FitNesse, however, isn’t a friendly product. It isn’t really even a complete product until you add fitlibrary to the toolset. Finding documentation on both of these is, oddly, pretty difficult. You get a very deep treatment of FitNesse on the wiki, but it’s a hard framework to grasp and the worked examples leave something to be desired.
Still, a couple of months to pick up a tool like this with no mentor or teaching resource is probably not that bad, and I do find that the more I use the tools the more I understand what they’re getting at. I respect the fact that they’re unapologetic about their approach to things like shared objects, even if most folks probably cringe on first encounter. And the tool does do the job. At the end of the day, I respect that most of all.
I don’t know what I’ll learn next.
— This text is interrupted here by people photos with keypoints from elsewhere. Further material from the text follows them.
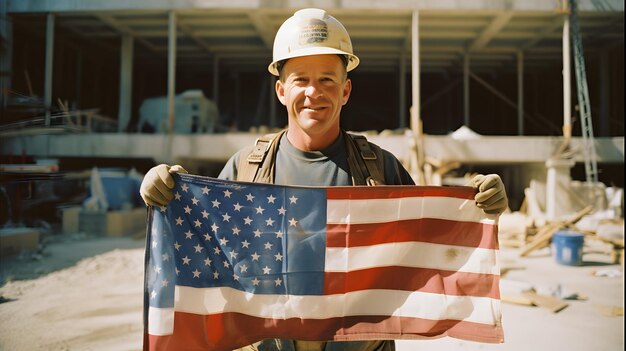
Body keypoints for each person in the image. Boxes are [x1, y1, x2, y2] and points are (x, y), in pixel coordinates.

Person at [140, 8, 508, 351]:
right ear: (281, 90)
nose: (313, 92)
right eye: (300, 80)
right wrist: (166, 193)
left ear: (345, 91)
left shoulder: (381, 169)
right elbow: (207, 253)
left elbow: (434, 247)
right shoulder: (244, 170)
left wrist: (479, 205)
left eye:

In another life I’m a game programmer working on mobile and web stuff, and so learning Java has crossover applicability there, but Android is a challenge because of the intensely framework-ey nature of the programming required, and because I’ve never really seen such an idiosyncratic platform for games. It’s likely that somewhere in there I’ll take on OpenGL and WebGL. Maybe I’ll write a 3D dashboard for fun at my day job. I guess we’ll see!